Believe it or not, librarians love e-books. We like being able to tell students on campus or off that a book is immediately available to them. They don’t have to be reshelved or repaired. They don’t go missing.
Many of you have probably “borrowed” an e-book from your public library. Services such as Overdrive let users from many public libraries check out an e-book to read on their own mobile device (such as a Nook or iPad) for a set period of time. After the time is up the e-book expires- no need to physically return anything to the library.
E-book publishers have noticed that we love e-books, and they are trying to figure out ways they can increase their revenue. Harper Collins in particular recently decided to limit the circulation of its e-books to 26 lends. That means that after an e-book reaches the 26-loan limit it isn’t accessible to readers anymore and the library has to buy it again.

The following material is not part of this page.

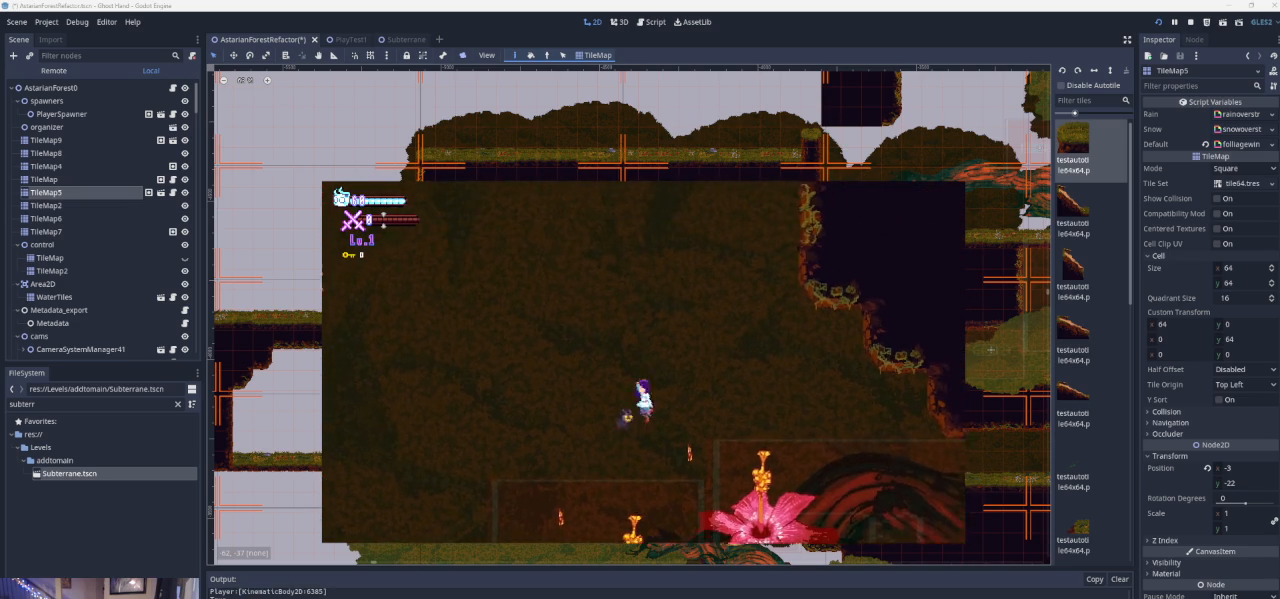
{"buttons": [], "left_stick": "center", "events": [[100, "left_stick", "left"], [300, "left_stick", "center"], [400, "CROSS", "up"]]}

Why is this such a big problem for libraries? Many libraries rely on taxpayer money, tuition, and other public funding sources so they can purchase materials. These libraries have policies in place that require them to make fiscally sound decisions about what to buy. As an example, a hardback copy of Neil Gaiman’s Coraline costs about $8. You buy it once and that hardback will last a long, long time. What if you had to keep buying the book every year? That wouldn’t seem like nearly as good an investment, would it?
Libraries already struggle to make the most of budgets that are getting smaller or, at best, staying stagnant. Meanwhile, the prices of our materials (especially electronic resources) continue to rise. What are we to do? There is no easy answer.
The New York Times ran an article about the e-book debacle you can read here. You might also want to watch the video the Pioneer Library System made about the 26-lends rule. Librarian-bloggers like Kate Sheehan and Andy Woodworth have had a lot to say about it. Finally, you can read the American Library Association’s statement on e-book lending restrictions here.
What do you think about limiting the number of times libraries can lend an e-book?